Круглый розовощекий генерал ордена порядочности и благородства стоял на круглой мощеной площади своего любимого города, как блестящий купол шестеренки, вращающей часовые стрелки, и смотрел на разноцветные облупившиеся стены домов, напоминавшие покосившиеся цифры латинского алфавита.
Одни едва стояли на одной ноге, другие были уже и вовсе без ног, из некоторых окон выглядывали испуганные шкафы и кровати – только бы не упасть. На покатых крышах, которые когда-то были прямыми, некоторые сибариты, привязав себя пестрыми лентами к печным трубам, по давней традиции пили отражение молодого солнца и наслаждались бодрящим ароматом чайного утра. Поскрипывая, из окна желто-синего дома, на треть выехал диван с Протоном Иваревичем – библиотекарем. Утонченный книгочей, желтый, как старая страница, приветливо шелестнул генералу и пригласил на чашечку кофе. Генерал поблагодарил, но от приглашения отказался. В этот день он был грустен как никогда и медаль благородства, висевшая на его груди, мелькала, как солнечный зайчик по всем переулкам, дворикам и тупикам веселого города. Прошедшей ночью генерала Крона терзали тревожные сны, но, несмотря на это, в назначенный час, с первыми лучами, он начал свой дежурный обход с самого центра Часовой площади.
Парампарампампам. Если по площади идет генерал ордена порядочности и благородства, смотрящие за площадью включают марш благородных. Парампарампампам.
Генерал воскликнул: «Друзья, мне грустно видеть, как наш веселый городок теряет равновесие. Я не допущу такого несчастия! Я стану вашим защитником, все починю и приведу в порядок, а вы должны мне помогать и выполнять мои благородные распоряжения!».
Жители радостно кивали своему герою, несли к его ногам уцелевшие, не скатившиеся с подоконников горшки с цветами, хлопали в ладоши и танцевали. Вот только несколько черных цилиндров стояли поодаль и искоса поглядывали на веселье, вызванное речью генерала Крона.
— Эй, друзья, — закричал генерал, – идите к нам! Вы почему не радуетесь вместе с нами?
Счастливые взгляды людей остановились на черных шляпах. А те запричитали:
– Нет! Нет! Нет! Раньше деньги утекали в трубы, трубы утекали в деньги, краски утекали в деньги, деньги утекали в цилиндры. Все было в цилиндрах. Все косилось, падало, тонуло, все растворялось в нас, мы растворялись во всем. Только цилиндры оставались прямыми. Мир держится на цилиндрах. Что пользы выровнять все и всех? Что толку ходить туда-сюда и строить? Цилиндры станут радужными? В радужных цилиндрах не отличить купюру от конфетного фантика! Это нарушает все законы.

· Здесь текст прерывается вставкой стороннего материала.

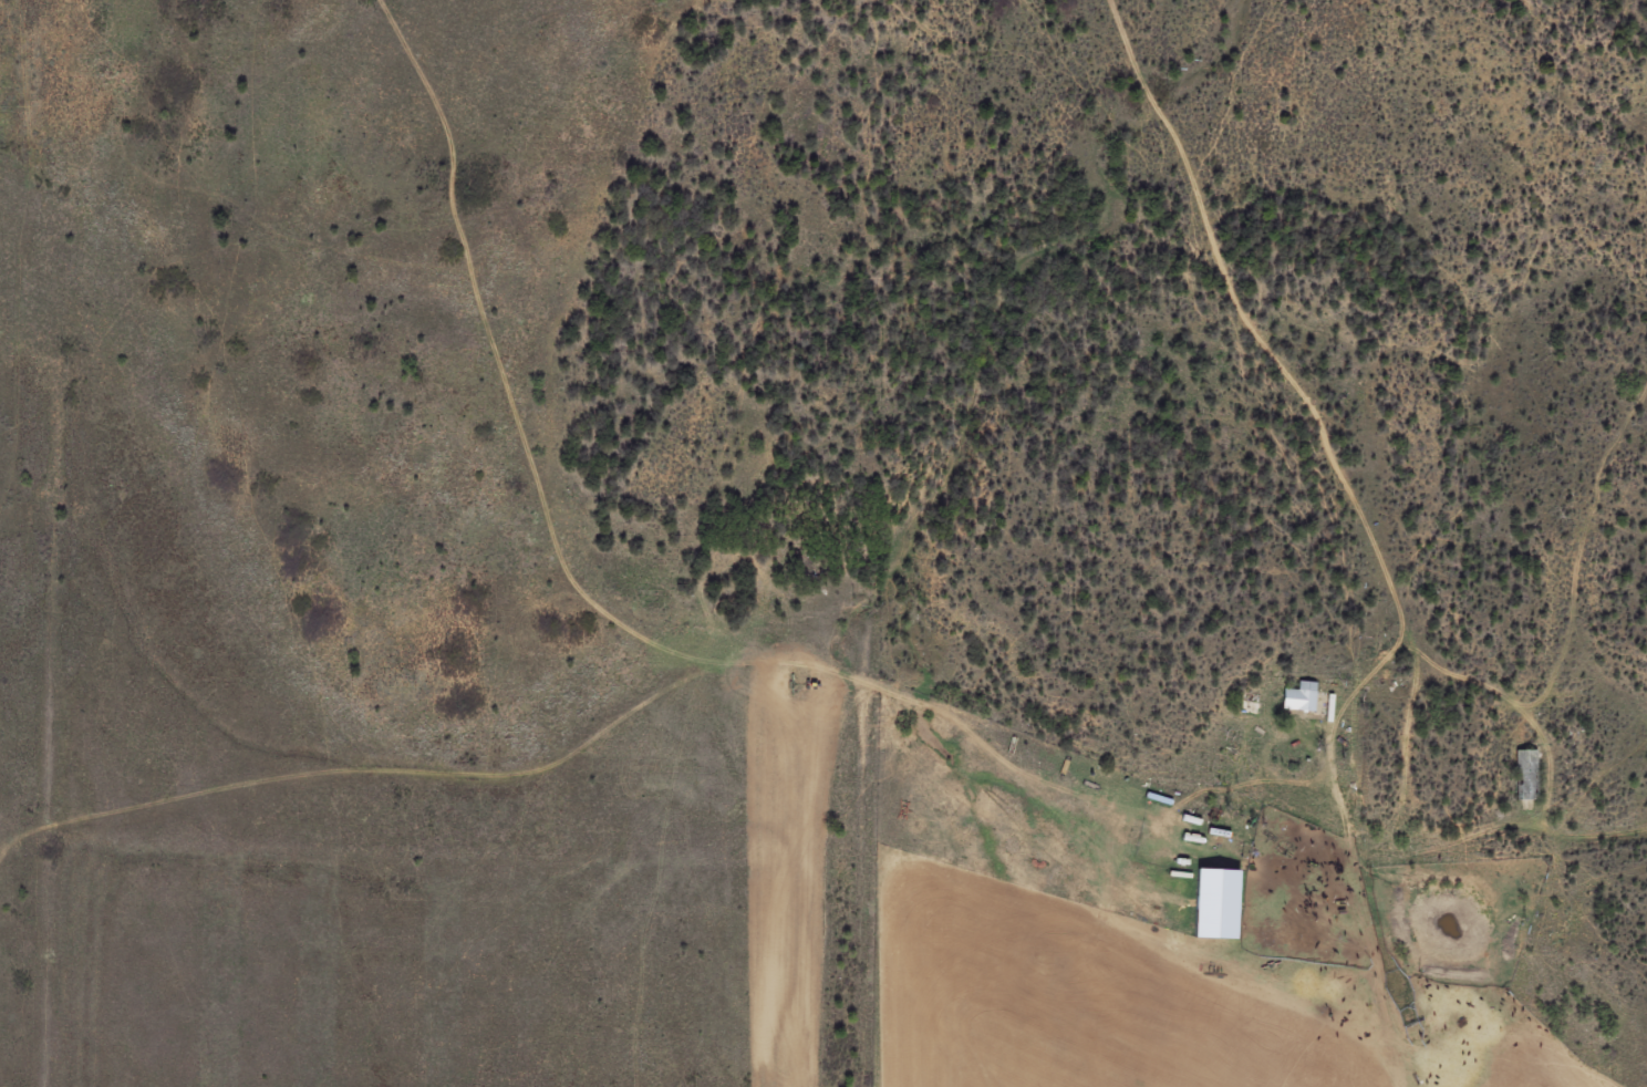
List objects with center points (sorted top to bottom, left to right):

— Ах так! – воскликнул генерал. – Прекратить неблагородные речи! Я вызываю вас на дуэль!
Разумеется, на дуэли благородства генерал Крон одержал победу!
Но этого оказалось мало. Он должен был победить цилиндры во многих дуэлях: дуэли высочайшей неблагородности, изощренной хитрости, беспринципной наглости, безусловной подлости. Здесь наш генерал был побежден наиподлейшими и наихитрейшими врагами света и созидания.
Цилиндры не давали ему покоя, они мешали, вредили, уничтожали все доброе, красивое и веселое. По ночам злоумышленники обливали жизнерадостные дома черной краской, подпиливали им ноги и мазали двери домов дегтем с вороньими перьями.
Эти мелкие проказы были приостановлены его благородством ночной бдительной охраной, которая не подпускала врагов к домам и садам города.
Но это еще были не самые грустные и не самые радостные события в новой жизни генерала Крона. Пасмурным утром Крона вызвал к себе генерал всех на свете генералов, и черных и белых, и сказал:
— Дорогой мой Крон! Ты достойный генерал! — и все прочие любезности. – Я слишком много теряю счастья от твоего безрассудного благородства. Будь чуть менее расточительным, и я буду более счастливым. Пойми, я не могу делиться собственным благополучием с твоими разноцветными бундерлогами.
Благородному генералу было достаточно этих слов, чтобы понять неблагородную природу своего самого высшего генерала. В этот день генерал Крон умер. Он умер для всякого рода генеральства. Он понял, что ни медали, ни ордена не защищают человека от подлого и хищного чернородейства – так древние благородные генералы прозвали человеческую природу, лишенную высокой идеи бытия. Только портрет Дон Кихота, висевший когда-то на стене ордена благородных генералов, остался непоколебим в сердце Крона, как образ рыцаря чистейшего благородства.